California governor Newsom vetoes AI safety law

If you thought that California was going to regulate AI this year, you've got another thing coming: Governor Gavin Newsom's veto pen. The AI Safety bill passed by legislators there is "contentious" (CNN) and "controversial" (WSJ) and dead.

Newsom on Sunday vetoed a hotly contested artificial intelligence safety bill, after the tech industry raised objections, saying it could drive AI companies from the state and hinder innovation. … The bill's author, Democratic State Senator Scott Wiener, said legislation was necessary to protect the public before advances in AI become either unwieldy or uncontrollable. The AI industry is growing fast in California and some leaders questioned the future of these companies in the state if the bill became law. Wiener said Sunday the veto makes California less safe and means "companies aiming to create an extremely powerful technology face no binding restrictions."

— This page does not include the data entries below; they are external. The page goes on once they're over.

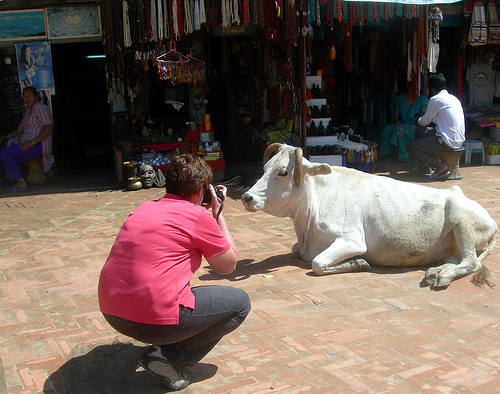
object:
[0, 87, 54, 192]
lady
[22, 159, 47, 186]
stool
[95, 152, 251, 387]
man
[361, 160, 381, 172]
ground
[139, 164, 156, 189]
mask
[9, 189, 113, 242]
ground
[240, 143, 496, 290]
animal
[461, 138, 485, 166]
foot stools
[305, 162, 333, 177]
ear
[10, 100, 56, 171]
shirt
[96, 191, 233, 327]
shirt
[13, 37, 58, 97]
artwork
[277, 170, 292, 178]
eye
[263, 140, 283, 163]
horns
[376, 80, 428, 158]
woman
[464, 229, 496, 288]
tail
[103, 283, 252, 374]
pants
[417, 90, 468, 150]
shirt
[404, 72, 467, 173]
man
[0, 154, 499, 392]
sidewalk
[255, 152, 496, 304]
ground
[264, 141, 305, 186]
inward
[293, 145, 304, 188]
horns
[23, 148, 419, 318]
picture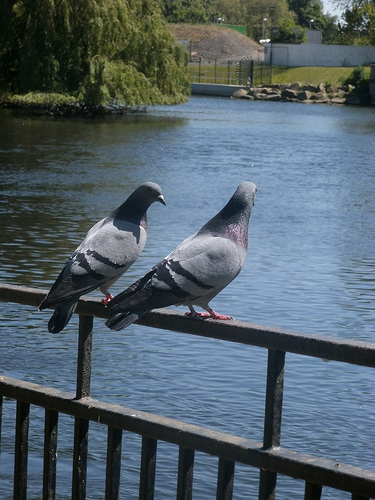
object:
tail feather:
[46, 300, 76, 334]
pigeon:
[104, 180, 257, 331]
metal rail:
[0, 281, 375, 500]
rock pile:
[226, 78, 354, 107]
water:
[4, 93, 372, 497]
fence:
[156, 59, 283, 91]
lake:
[1, 97, 374, 495]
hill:
[184, 60, 373, 87]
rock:
[313, 91, 328, 99]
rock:
[296, 90, 311, 98]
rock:
[281, 88, 298, 98]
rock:
[233, 88, 248, 99]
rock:
[289, 81, 303, 91]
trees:
[0, 0, 194, 108]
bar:
[262, 347, 285, 447]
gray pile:
[253, 74, 356, 104]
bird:
[38, 182, 166, 337]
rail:
[0, 275, 375, 500]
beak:
[158, 195, 168, 210]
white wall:
[261, 42, 373, 66]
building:
[263, 34, 373, 67]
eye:
[143, 182, 152, 203]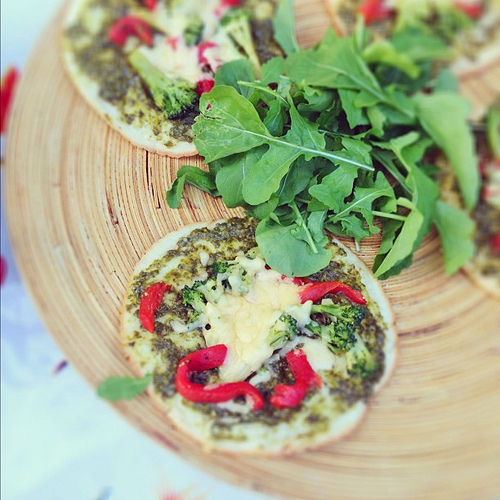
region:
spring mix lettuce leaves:
[179, 40, 461, 275]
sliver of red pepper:
[175, 348, 262, 414]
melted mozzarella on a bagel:
[183, 259, 320, 408]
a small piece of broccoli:
[278, 288, 360, 359]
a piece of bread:
[118, 213, 402, 451]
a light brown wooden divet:
[15, 0, 496, 494]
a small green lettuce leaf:
[95, 372, 155, 397]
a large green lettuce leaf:
[194, 77, 374, 207]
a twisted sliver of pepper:
[300, 270, 367, 312]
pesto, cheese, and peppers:
[119, 213, 397, 445]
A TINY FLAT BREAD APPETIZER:
[123, 215, 400, 449]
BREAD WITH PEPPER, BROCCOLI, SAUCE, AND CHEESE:
[119, 212, 399, 457]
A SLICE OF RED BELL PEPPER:
[174, 344, 264, 410]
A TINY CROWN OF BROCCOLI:
[293, 303, 362, 353]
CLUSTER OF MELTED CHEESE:
[191, 256, 311, 384]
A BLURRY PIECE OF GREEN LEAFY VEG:
[93, 371, 153, 401]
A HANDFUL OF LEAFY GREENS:
[194, 41, 481, 274]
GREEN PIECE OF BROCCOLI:
[127, 50, 201, 121]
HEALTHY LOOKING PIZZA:
[62, 0, 292, 158]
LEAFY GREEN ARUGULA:
[196, 87, 378, 204]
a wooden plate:
[19, 97, 480, 499]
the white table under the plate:
[18, 376, 111, 464]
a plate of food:
[39, 15, 468, 405]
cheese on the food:
[219, 296, 264, 348]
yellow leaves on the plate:
[220, 105, 443, 220]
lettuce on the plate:
[211, 35, 463, 229]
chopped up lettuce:
[241, 145, 474, 269]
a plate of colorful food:
[69, 0, 498, 425]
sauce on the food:
[141, 334, 176, 365]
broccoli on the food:
[129, 48, 188, 112]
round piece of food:
[106, 193, 413, 459]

Newsom claims the bill was not "encompassing" enough. Reasonable claims were made about the bill's arbitrary financial and technical thresholds; it was feared that it could make small and open-source models increasingly unfeasible as computing power advanced. Proponents claim these problems were addressed in revisions. The veto was praised by OpenAI et al, who had long made clear the commercial priorities at hand:

"SB 1047 would threaten that growth, slow the pace of innovation, and lead California's world-class engineers and entrepreneurs to leave the state in search of greater opportunity elsewhere," OpenAI's Chief Strategy Officer Jason Kwon wrote in a letter sent last month to Wiener.